A dieci anni dalla morte di Marco Pantani, la Procura di Rimini ha riaperto il caso sulla scomparsa del campione del ciclismo. L’ipotesi investigativa non è più quella originale di “morte come conseguenza accidentale di overdose”, ma quella di “omicidio volontario”. In sostanza il “pirata” sarebbe stato ammazzato.
Il fascicolo è stato affidato al pm Elisa Milocco ed è coperto dal segreto più assoluto. L’incartamento è stato iscritto nel registro delle notizie di reato e al momento non ci sono ancora persone indagate. La riapertura del caso è frutto sopratutto delle indagini difensive di cui Tonina Pantani, la mamma di Marco, ha incaricato, quasi un anno fa, l’avvocato Antonio De Rensis.

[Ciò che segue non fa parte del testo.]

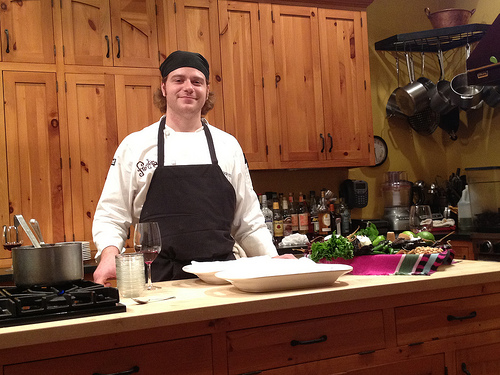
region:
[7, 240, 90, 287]
metal pot on the stove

Ma l’elemento che ha persuaso definitivamente il procuratore a partire con la nuova inchiesta, è la perizia medico legale eseguita per conto della famiglia Pantani dal professor Francesco Maria Avato, che alla fine del proprio lavoro conclude: “Le ferite sul corpo di Marco Pantani non sono auto procurate, ma opera di terzi”.
Pantani venne ritrovato la notte di San Valentino del 2004, intorno alle 22, all’interno della stanza D5 del residence Le Rose, di Rimini. La polizia entrò nella camera e lo trovò privo di vita. Da subito non ebbe dubbi. Era overdose. La stanza si presentava come se fosse stata travolta da un uragano. In giro, sparsa per il locale, cocaina. Le indagini furono veloci, 55 giorni. Un vero e proprio record.
Alla fine tutto, secondo la polizia e la procura, era chiaro: Pantani era arrivato a Rimini la sera del 10 febbraio. Da solo, in taxi, da Milano. Aveva pagato in contanti. Con sè non aveva bagagli, ma solo una sporta di plastica e un borsello con dentro i soldi. Si era fatto lasciare davanti alla casa dei suoi spacciatori che però erano assenti. Aveva dunque lasciato detto che li avrebbe aspettati nel residence lì di fronte. Aveva preso una camera e lì era rimasto per i successivi quattro giorni. Uscendo una sola volta per tornare dai pusher che gli avevano venduto 20 grammi di cocaina. Per il resto era rimasto lì dentro, da solo, e nessuno, secondo il portiere, era entrato o uscito di lì. Il 14 febbraio per due volte Pantani aveva chiamato la portineria chiedendo l’intervento dei carabinieri per «alcune minacce». Ma nessuno gli aveva dato ascolto.